A própria presidente Michelle Bachelet mostrou-se aberta a discutir e “contemplar com espírito amplo” a possibilidade de beneficiar militares da reserva envolvidos no regime ditatorial de Augusto Pinochet (1973-1990). A postura é compartilhada pela direita, citando a igualdade perante a lei, o que motiva preocupação entre os órgãos de defesa dos direitos humanos.
Ciente das sensibilidades que o tema desperta, a própria Bachelet suavizou suas declarações, advertindo que elas não podem ser tiradas do contexto, já que encomendou à sua equipe ministerial uma análise comparada de diversos modelos de indulto, na perspectiva de propor uma reforma que limite a autoridade do chefe de Estado.
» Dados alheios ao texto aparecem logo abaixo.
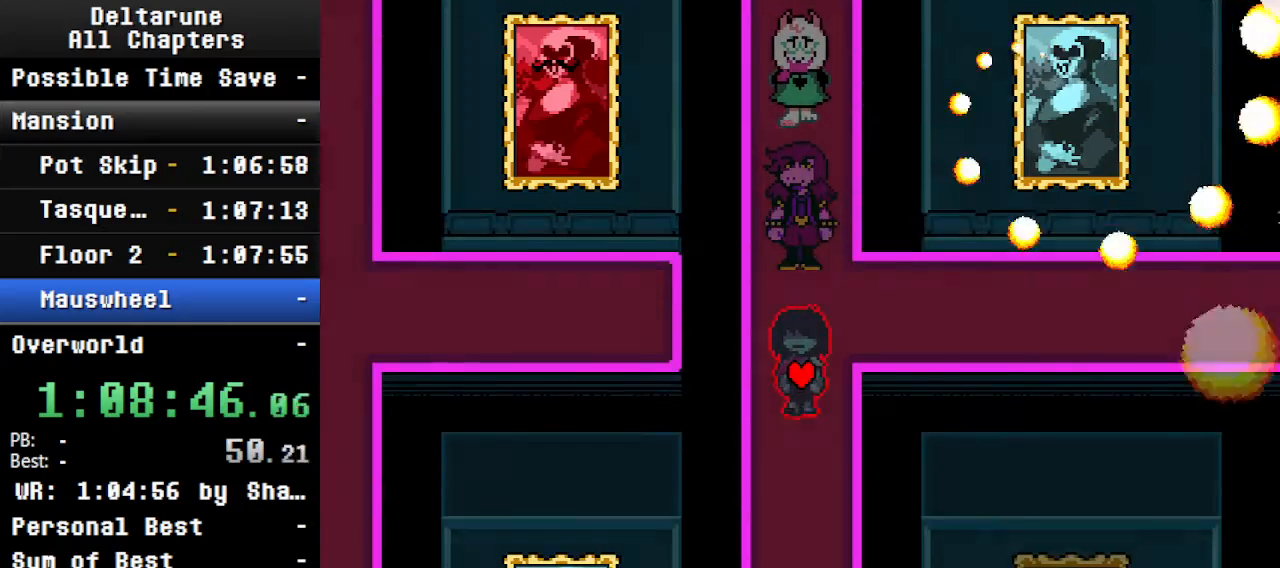
{"keys": ["ctrl", "down", "shift"], "events": []}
A presidente chilena e sua família foram vítimas diretas da ditadura. O pai, o general Alberto Bachelet, faleceu devido à tortura em 1974 no Cárcere Público de Santiago e Michelle e a mãe foram presas e torturadas em 1975.
Confusão deliberada
A ministra de governo, Carolina Tohá, foi clara ao explicar que não haverá uma lei geral de indulto que beneficie militares processados em casos de abuso dos direitos humanos.
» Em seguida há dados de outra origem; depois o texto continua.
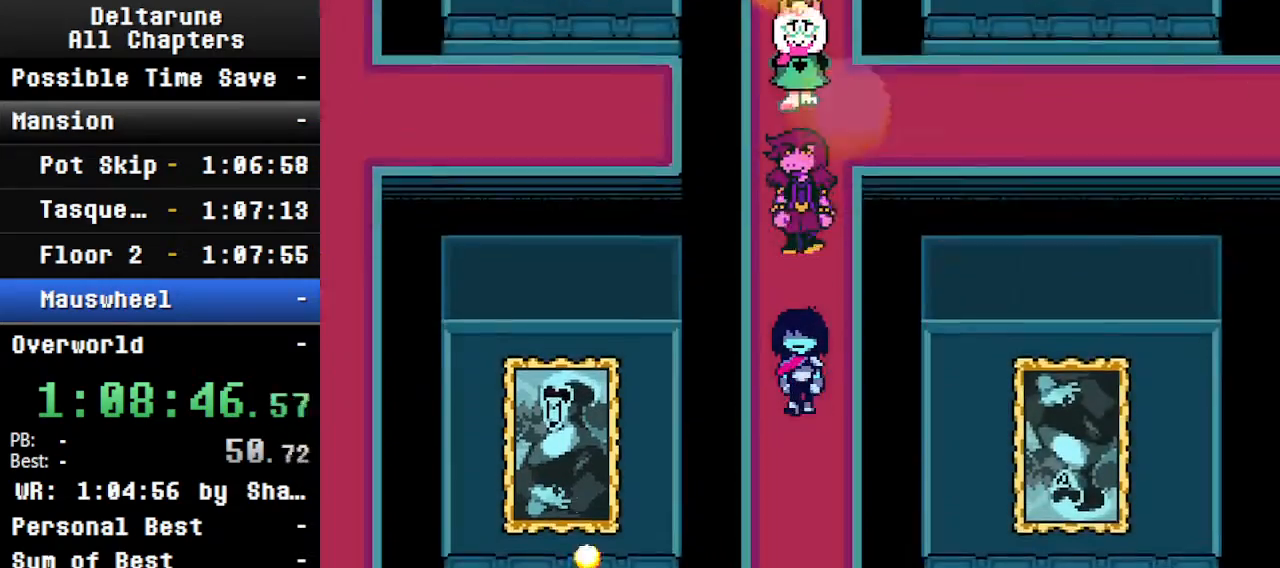
{"keys": ["ctrl", "down", "shift"], "events": []}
“Nunca esteve em pauta incluir delitos graves, já que, por sua condição de gravidade e porque há vidas envolvidas, é preciso considerar estes casos um a um. Levar ao centro do tema pessoas condenadas por abusos dos direitos humanos, que além disso cumpriram, na grande maioria, pouquíssimo tempo da pena, é deixar de compreender a lógica tradicional deste debate”, argumentou Tohá.
A dirigente da Associação de Familiares de Detidos Desaparecidos (AFDD), Mireya García, afirmou que “o governo deve começar a esclarecer os termos deste possível indulto bicentenário, pois existe muita confusão. É preciso deixar claro que as pessoas que cometeram delitos graves como os de lesa humanidade não podem ser beneficiárias de um indulto. É uma boa declaração, mas tem de se transformar em fato concreto”.
O partido direitista UDI (União Democrática Independente) afirmou que, no caso de ser concedido um indulto presidencial humanitário por ocasião do Bicentenário, como o sugerido pela Igreja, os militares envolvidos em violações dos direitos humanos durante a ditadura devem ser também, “necessariamente”, beneficiados, e não discriminados por razões políticas.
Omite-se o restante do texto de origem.